Lucille avait les yeux gris-vert qu'elle posait avec nonchalance sur nos pantalons courts. Lucille fumait des cigarettes blondes ramenées de Paris. Des américaines.
Elle disait que ses parents le savaient.
Moi j'avais une casquette de soldat sudiste reconstituée à partir d'un chapeau que ma grand-mère trouvait trop salissant.
Robert avait eu un Solex neuf pour son entrée en troisième.
Je ne pouvais pas lutter.
Lucille avait de belles jambes que le vent me montrait quand Robert lui prêtait son Solex pour faire des tours de place.
Un jour j'ai vu Robert fumer une américaine. J'ai jeté ma casquette dans le puits de Roussel.
Les vacances sur le Larzac c'était des chardons, des vipères à sauter, des ruines à investir, des histoires de toujours, des serments de jamais.
Lucille avait les cheveux libres et le rire aiguisé.

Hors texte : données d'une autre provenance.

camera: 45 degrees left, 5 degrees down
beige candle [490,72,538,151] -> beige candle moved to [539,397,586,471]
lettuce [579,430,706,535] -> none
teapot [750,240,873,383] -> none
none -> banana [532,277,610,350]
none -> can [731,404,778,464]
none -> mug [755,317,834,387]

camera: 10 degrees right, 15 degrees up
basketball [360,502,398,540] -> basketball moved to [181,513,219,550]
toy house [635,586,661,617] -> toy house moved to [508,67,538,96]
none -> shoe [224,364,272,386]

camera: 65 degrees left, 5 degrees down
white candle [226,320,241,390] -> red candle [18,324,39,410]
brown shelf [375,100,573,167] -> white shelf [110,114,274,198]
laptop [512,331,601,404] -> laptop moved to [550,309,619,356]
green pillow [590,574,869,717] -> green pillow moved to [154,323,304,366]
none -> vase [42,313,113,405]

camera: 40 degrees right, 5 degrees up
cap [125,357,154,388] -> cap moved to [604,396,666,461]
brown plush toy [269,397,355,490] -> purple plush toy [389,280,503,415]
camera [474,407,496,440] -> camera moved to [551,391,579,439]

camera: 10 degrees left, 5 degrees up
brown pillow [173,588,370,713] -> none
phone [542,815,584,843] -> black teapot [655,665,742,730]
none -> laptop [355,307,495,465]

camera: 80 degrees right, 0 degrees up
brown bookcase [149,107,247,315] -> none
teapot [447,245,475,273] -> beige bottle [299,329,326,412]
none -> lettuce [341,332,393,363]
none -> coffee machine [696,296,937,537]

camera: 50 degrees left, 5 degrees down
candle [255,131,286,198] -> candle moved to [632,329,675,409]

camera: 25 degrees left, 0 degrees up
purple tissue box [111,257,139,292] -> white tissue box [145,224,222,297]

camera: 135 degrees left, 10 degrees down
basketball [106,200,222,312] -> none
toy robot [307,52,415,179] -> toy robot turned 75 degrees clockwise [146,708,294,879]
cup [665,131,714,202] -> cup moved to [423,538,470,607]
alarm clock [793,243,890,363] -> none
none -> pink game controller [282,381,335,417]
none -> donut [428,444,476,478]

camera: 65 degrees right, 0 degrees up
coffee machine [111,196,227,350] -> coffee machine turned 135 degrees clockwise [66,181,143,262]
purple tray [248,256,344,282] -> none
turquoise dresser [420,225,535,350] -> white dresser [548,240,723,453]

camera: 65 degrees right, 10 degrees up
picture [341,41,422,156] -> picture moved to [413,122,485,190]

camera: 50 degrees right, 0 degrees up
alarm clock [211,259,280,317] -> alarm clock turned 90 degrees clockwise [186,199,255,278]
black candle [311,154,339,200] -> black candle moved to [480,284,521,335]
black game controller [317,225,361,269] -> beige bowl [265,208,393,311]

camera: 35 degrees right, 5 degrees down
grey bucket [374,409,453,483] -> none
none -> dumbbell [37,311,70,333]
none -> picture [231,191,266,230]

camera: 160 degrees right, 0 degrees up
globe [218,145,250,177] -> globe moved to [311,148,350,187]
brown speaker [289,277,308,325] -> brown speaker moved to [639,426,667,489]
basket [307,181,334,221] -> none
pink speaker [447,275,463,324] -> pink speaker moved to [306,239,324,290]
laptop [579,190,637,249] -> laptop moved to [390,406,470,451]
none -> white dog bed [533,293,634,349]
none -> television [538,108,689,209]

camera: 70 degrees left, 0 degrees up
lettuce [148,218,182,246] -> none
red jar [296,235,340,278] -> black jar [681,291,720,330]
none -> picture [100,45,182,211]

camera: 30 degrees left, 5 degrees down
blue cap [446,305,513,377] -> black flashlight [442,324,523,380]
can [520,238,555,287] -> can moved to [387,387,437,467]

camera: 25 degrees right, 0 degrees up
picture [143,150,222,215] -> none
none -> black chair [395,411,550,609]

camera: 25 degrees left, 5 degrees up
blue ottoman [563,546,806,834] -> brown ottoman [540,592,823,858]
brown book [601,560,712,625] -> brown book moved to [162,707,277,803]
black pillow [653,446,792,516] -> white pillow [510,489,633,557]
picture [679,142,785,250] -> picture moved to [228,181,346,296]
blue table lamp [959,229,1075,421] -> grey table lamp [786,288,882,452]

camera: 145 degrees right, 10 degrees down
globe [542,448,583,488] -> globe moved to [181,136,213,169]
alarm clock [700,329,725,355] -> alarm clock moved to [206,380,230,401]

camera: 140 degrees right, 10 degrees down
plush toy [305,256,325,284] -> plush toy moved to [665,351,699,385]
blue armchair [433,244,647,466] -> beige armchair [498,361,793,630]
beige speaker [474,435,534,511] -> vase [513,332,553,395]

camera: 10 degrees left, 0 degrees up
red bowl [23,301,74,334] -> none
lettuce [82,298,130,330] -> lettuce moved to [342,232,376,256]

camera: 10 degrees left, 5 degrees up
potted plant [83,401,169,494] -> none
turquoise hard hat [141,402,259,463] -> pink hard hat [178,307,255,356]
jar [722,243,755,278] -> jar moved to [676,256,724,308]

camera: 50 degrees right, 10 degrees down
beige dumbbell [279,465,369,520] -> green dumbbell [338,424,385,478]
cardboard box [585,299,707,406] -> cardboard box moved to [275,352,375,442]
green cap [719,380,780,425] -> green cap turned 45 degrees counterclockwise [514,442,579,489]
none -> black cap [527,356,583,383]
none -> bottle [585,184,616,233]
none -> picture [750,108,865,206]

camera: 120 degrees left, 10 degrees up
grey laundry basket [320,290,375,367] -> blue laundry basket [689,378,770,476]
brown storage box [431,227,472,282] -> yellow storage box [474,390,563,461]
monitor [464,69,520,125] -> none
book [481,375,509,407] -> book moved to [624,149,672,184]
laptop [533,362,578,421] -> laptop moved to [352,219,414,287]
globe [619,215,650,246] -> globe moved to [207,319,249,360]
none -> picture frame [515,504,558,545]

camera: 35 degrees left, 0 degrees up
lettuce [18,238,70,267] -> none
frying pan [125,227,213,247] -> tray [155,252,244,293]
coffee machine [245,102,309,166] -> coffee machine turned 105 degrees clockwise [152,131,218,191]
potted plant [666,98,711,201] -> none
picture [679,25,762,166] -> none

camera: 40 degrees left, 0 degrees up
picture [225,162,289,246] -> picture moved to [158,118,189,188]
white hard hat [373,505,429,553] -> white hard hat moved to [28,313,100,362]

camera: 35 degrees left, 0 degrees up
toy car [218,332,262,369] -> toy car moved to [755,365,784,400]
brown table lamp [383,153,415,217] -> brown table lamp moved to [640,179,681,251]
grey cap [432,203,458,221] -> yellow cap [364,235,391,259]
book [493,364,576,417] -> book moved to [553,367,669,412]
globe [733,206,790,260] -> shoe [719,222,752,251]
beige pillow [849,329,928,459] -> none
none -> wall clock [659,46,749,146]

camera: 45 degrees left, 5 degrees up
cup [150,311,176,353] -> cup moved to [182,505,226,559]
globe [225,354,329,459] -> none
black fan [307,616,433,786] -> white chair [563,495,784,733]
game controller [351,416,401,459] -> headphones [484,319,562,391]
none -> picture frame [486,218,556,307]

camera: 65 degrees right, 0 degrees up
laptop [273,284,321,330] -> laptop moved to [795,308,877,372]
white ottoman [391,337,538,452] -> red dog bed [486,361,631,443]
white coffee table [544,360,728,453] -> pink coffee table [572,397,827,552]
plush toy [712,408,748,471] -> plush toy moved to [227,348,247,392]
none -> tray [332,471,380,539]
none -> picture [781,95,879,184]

Elle courrait devant nos espérances avec une feinte innocence qui nous faisait taper dans les cailloux, graver les arbres, manger des coccinelles. Robert disait tout fort, pour qu'elle entende, qu'il avait plein de poils 'là où c'est qu'on dit pas". Lucille le regardait en bombant le torse.
Je ne pouvais pas lutter.
Elle m'appelait "le petit blond".
Robert riait du haut de son Solex.
Les vacances sur le Larzac ce sont des odeurs de cigarettes blondes, des envolées de jupes vichy, des impatiences inconnues dans les reins. Et tous ces mots que j'ai tant dits, la nuit, à toutes mes chimères. Celles, qui ont souvent les yeux gris-vert, les cheveux libres et le rire aiguisé.